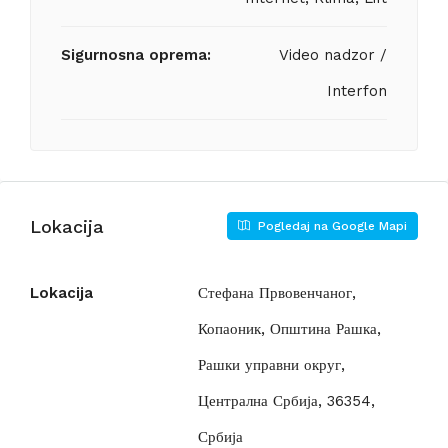
Sigurnosna oprema:
Video nadzor /
Interfon
Lokacija
Pogledaj na Google Mapi
Lokacija
Стефана Првовенчаног,
Копаоник, Општина Рашка,
Рашки управни округ,
Централна Србија, 36354,
Србија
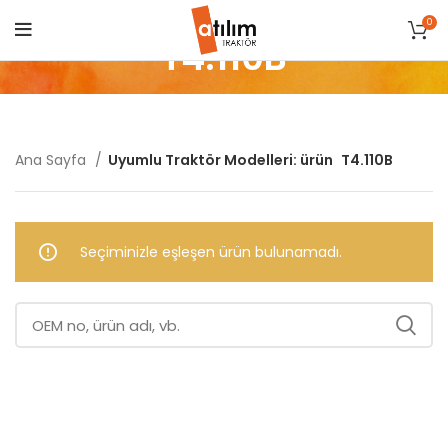
0
T4.110B
Ana Sayfa
Uyumlu Traktör Modelleri: ürün
T4.110B
Seçiminizle eşleşen ürün bulunamadı.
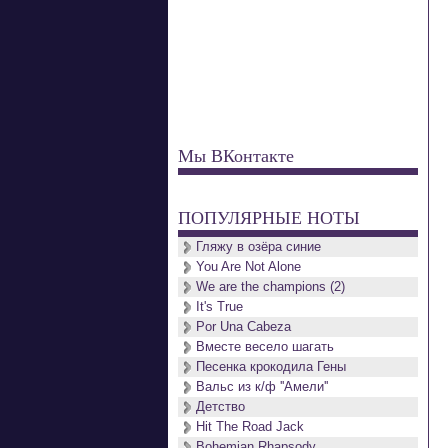
Мы ВКонтакте
ПОПУЛЯРНЫЕ НОТЫ
Гляжу в озёра синие
You Are Not Alone
We are the champions (2)
It's True
Por Una Cabeza
Вместе весело шагать
Песенка крокодила Гены
Вальс из к/ф ''Амели''
Детство
Hit The Road Jack
Bohemian Rhapsody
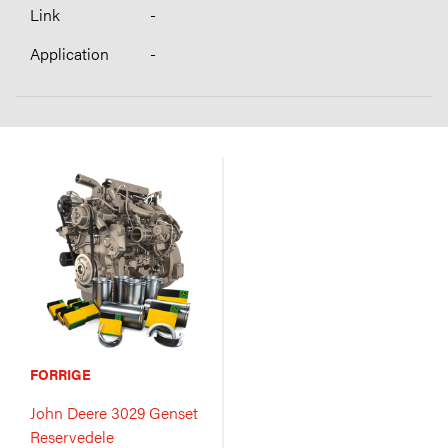
-
-
FORRIGE
John Deere 3029 Genset
Reservedele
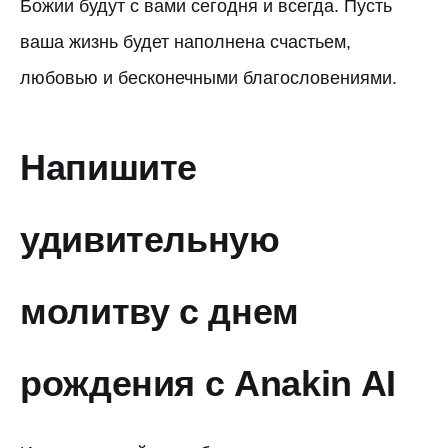
Божии будут с вами сегодня и всегда. Пусть
ваша жизнь будет наполнена счастьем,
любовью и бесконечными благословениями.
Напишите
удивительную
молитву с днем
рождения с Anakin AI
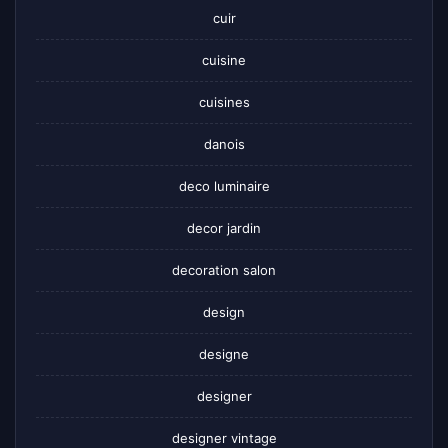
cuir
cuisine
cuisines
danois
deco luminaire
decor jardin
decoration salon
design
designe
designer
designer vintage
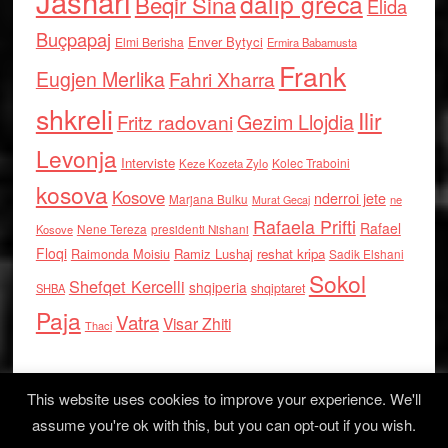
Jashari
dalip greca
Beqir Sina
Elida
Buçpapaj
Enver Bytyci
Elmi Berisha
Ermira Babamusta
Frank
Eugjen Merlika
Fahri Xharra
shkreli
Ilir
Gezim Llojdia
Fritz radovani
Levonja
Interviste
Kolec Traboini
Keze Kozeta Zylo
kosova
Kosove
nderroi jete
Marjana Bulku
ne
Murat Gecaj
Rafaela Prifti
Rafael
Nene Tereza
Kosove
presidenti Nishani
Floqi
Raimonda Moisiu
Ramiz Lushaj
reshat kripa
Sadik Elshani
Sokol
Shefqet Kercelli
shqiperia
shqiptaret
SHBA
Paja
Vatra
Visar Zhiti
Thaci
This website uses cookies to improve your experience. We'll
assume you're ok with this, but you can opt-out if you wish.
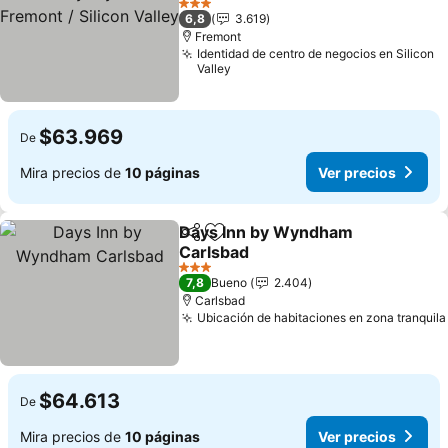
Silicon Valley
Ver precios
3 Estrellas
6,8
3.619
Fremont
Identidad de centro de negocios en Silicon
Valley
$63.969
De
Mira precios de
10 páginas
Ver precios
Days Inn by Wyndham
Compartir
Agregar a favoritos
Carlsbad
Ver precios
3 Estrellas
7,8
Bueno
2.404
Carlsbad
Ubicación de habitaciones en zona tranquila
$64.613
De
Mira precios de
10 páginas
Ver precios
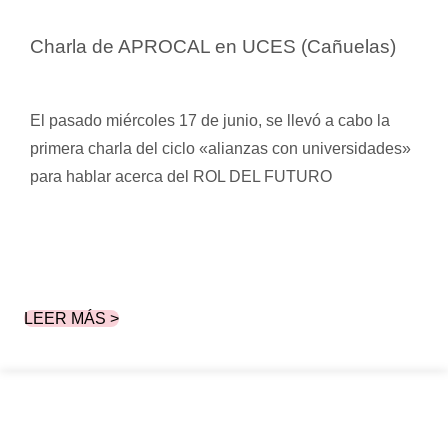
Charla de APROCAL en UCES (Cañuelas)
El pasado miércoles 17 de junio, se llevó a cabo la
primera charla del ciclo «alianzas con universidades»
para hablar acerca del ROL DEL FUTURO
LEER MÁS >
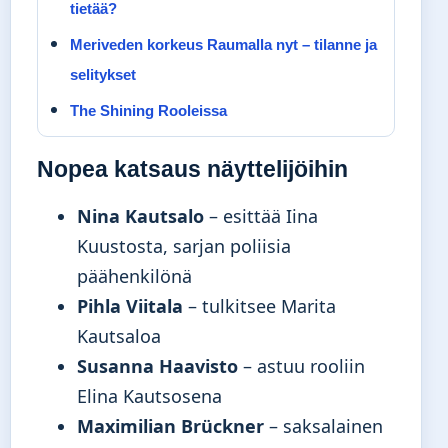
tietää?
Meriveden korkeus Raumalla nyt – tilanne ja
selitykset
The Shining Rooleissa
Nopea katsaus näyttelijöihin
Nina Kautsalo
– esittää Iina
Kuustosta, sarjan poliisia
päähenkilönä
Pihla Viitala
– tulkitsee Marita
Kautsaloa
Susanna Haavisto
– astuu rooliin
Elina Kautsosena
Maximilian Brückner
– saksalainen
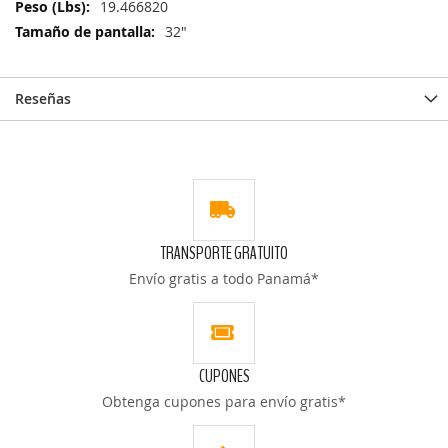
Información
19.466820
32"
Reseñas
TRANSPORTE GRATUITO
Envío gratis a todo Panamá*
CUPONES
Obtenga cupones para envío gratis*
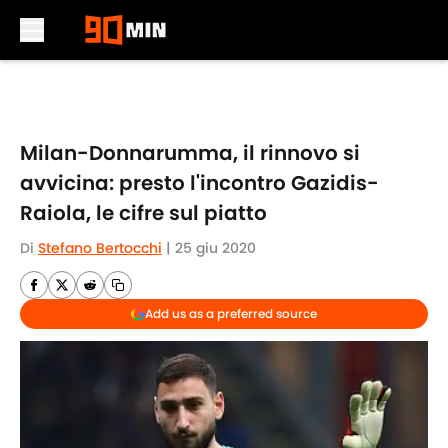
Skip to main content
Milan-Donnarumma, il rinnovo si
avvicina: presto l'incontro Gazidis-
Raiola, le cifre sul piatto
Di
Stefano Bertocchi
|
25 giu 2020
Add us as a preferred source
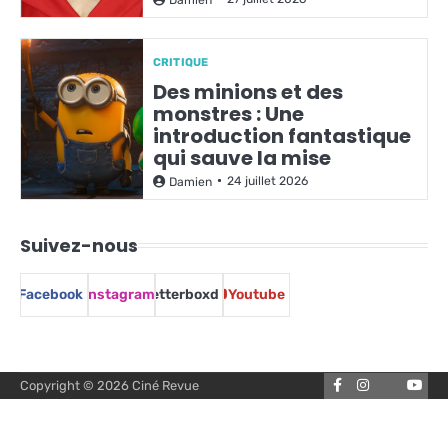
CRITIQUE
Des minions et des
monstres : Une
introduction fantastique
qui sauve la mise
24 juillet 2026
Damien
Suivez-nous
Facebook
Instagram
Letterboxd
Youtube
Facebook
Instagram
You
Copyright © 2026
Ciné Revue
Letterbox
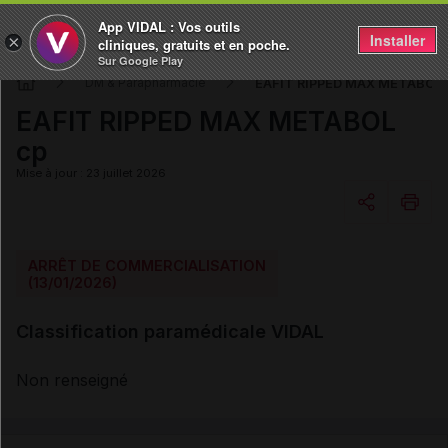
App VIDAL : Vos outils
Installer
×
cliniques, gratuits et en poche.
Sur Google Play
EAFIT RIPPED MAX METABOL 
DM & Parapharmacie
EAFIT RIPPED MAX METABOL
cp
Mise à jour : 23 juillet 2026
Copier l'url
ARRÊT DE COMMERCIALISATION
(13/01/2026)
Email
Classification paramédicale VIDAL
Non renseigné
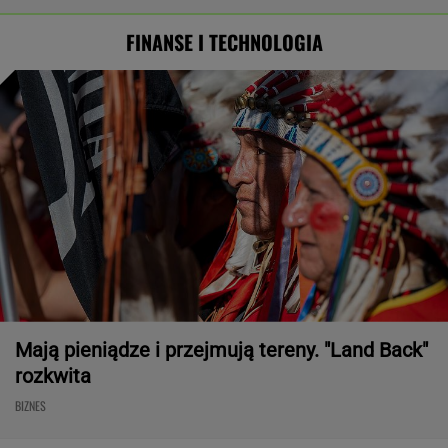
FINANSE I TECHNOLOGIA
Mają pieniądze i przejmują tereny. "Land Back"
rozkwita
BIZNES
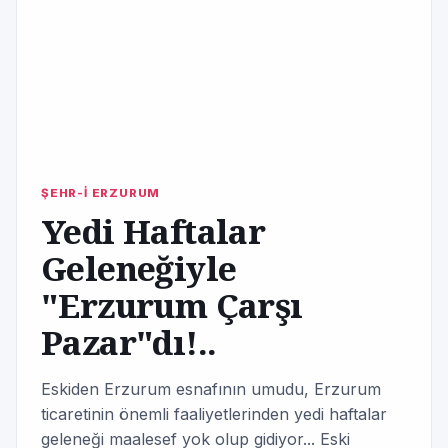
ŞEHR-İ ERZURUM
Yedi Haftalar
Geleneğiyle
"Erzurum Çarşı
Pazar"dı!..
Eskiden Erzurum esnafının umudu, Erzurum
ticaretinin önemli faaliyetlerinden yedi haftalar
geleneği maalesef yok olup gidiyor... Eski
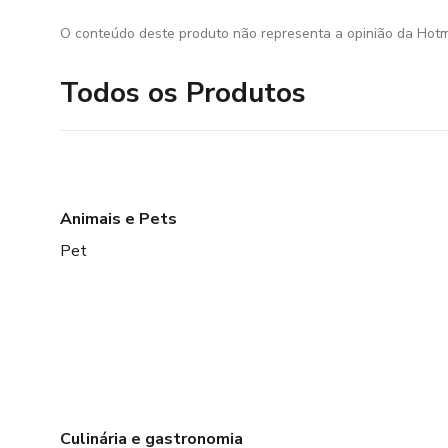
O conteúdo deste produto não representa a opinião da Hotm
Todos os Produtos
Animais e Pets
Pet
Culinária e gastronomia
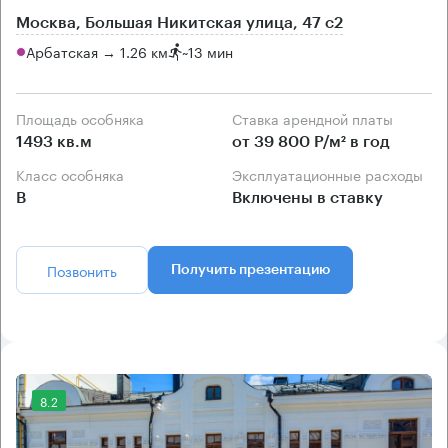
Москва, Большая Никитская улица, 47 с2
Арбатская → 1.26 км
~
13 мин
Площадь особняка
Ставка арендной платы
1493 кв.м
от 39 800 Р/м² в год
Класс особняка
Эксплуатационные расходы
B
Включены в ставку
Позвонить
Получить презентацию
8.2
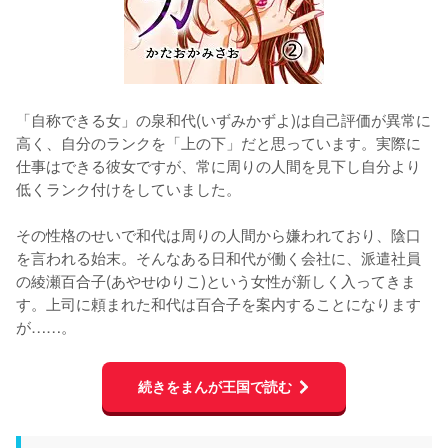
「自称できる女」の泉和代(いずみかずよ)は自己評価が異常に
高く、自分のランクを「上の下」だと思っています。実際に
仕事はできる彼女ですが、常に周りの人間を見下し自分より
低くランク付けをしていました。
その性格のせいで和代は周りの人間から嫌われており、陰口
を言われる始末。そんなある日和代が働く会社に、派遣社員
の綾瀬百合子(あやせゆりこ)という女性が新しく入ってきま
す。上司に頼まれた和代は百合子を案内することになります
が……。
続きをまんが王国で読む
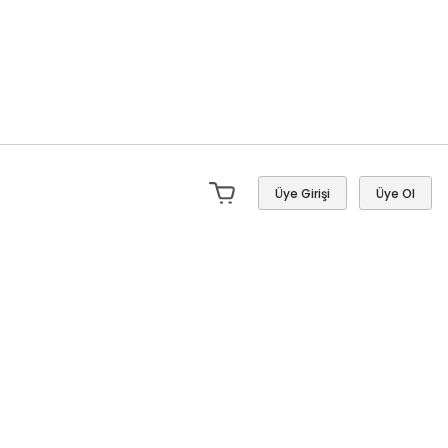
Üye Girişi
Üye Ol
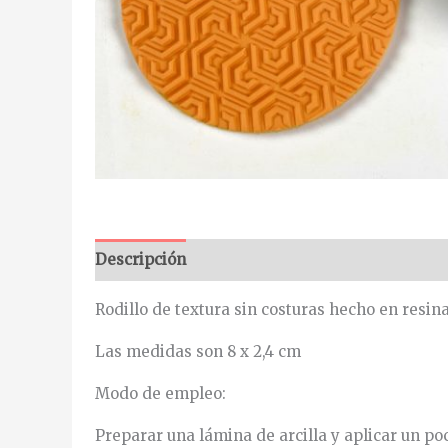
Descripción
Rodillo de textura sin costuras hecho en resina
Las medidas son 8 x 2,4 cm
Modo de empleo:
Preparar una lámina de arcilla y aplicar un po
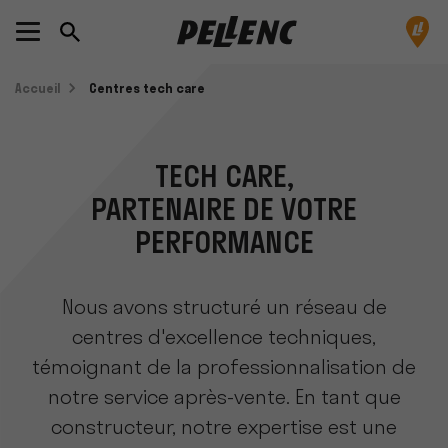
Accueil
Centres tech care
TECH CARE,
PARTENAIRE DE VOTRE
PERFORMANCE
Nous avons structuré un réseau de
centres d'excellence techniques,
témoignant de la professionnalisation de
notre service après-vente. En tant que
constructeur, notre expertise est une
○ ○ ○ ○ ○ ○ ○
**Instruction**.
After locating the line containing "The Shining Rooleissa" in the entries above, return it and every line after it exactly, ending at the line containing "introduction fantastique", without pictures.

**Output of the exercise**.
The Shining Rooleissa
Nopea katsaus näyttelijöihin
Nina Kautsalo
– esittää Iina
Kuustosta, sarjan poliisia
päähenkilönä
Pihla Viitala
– tulkitsee Marita
Kautsaloa
Susanna Haavisto
– astuu rooliin
Elina Kautsosena
Maximilian Brückner
– saksalainen
Información
19.466820
32"
Reseñas
TRANSPORTE GRATUITO
Envío gratis a todo Panamá*
CUPONES
Obtenga cupones para envío gratis*
Skip to main content
Milan-Donnarumma, il rinnovo si
avvicina: presto l'incontro Gazidis-
Raiola, le cifre sul piatto
Di
Stefano Bertocchi
|
25 giu 2020
Add us as a preferred source
CRITIQUE
Des minions et des
monstres : Une
introduction fantastique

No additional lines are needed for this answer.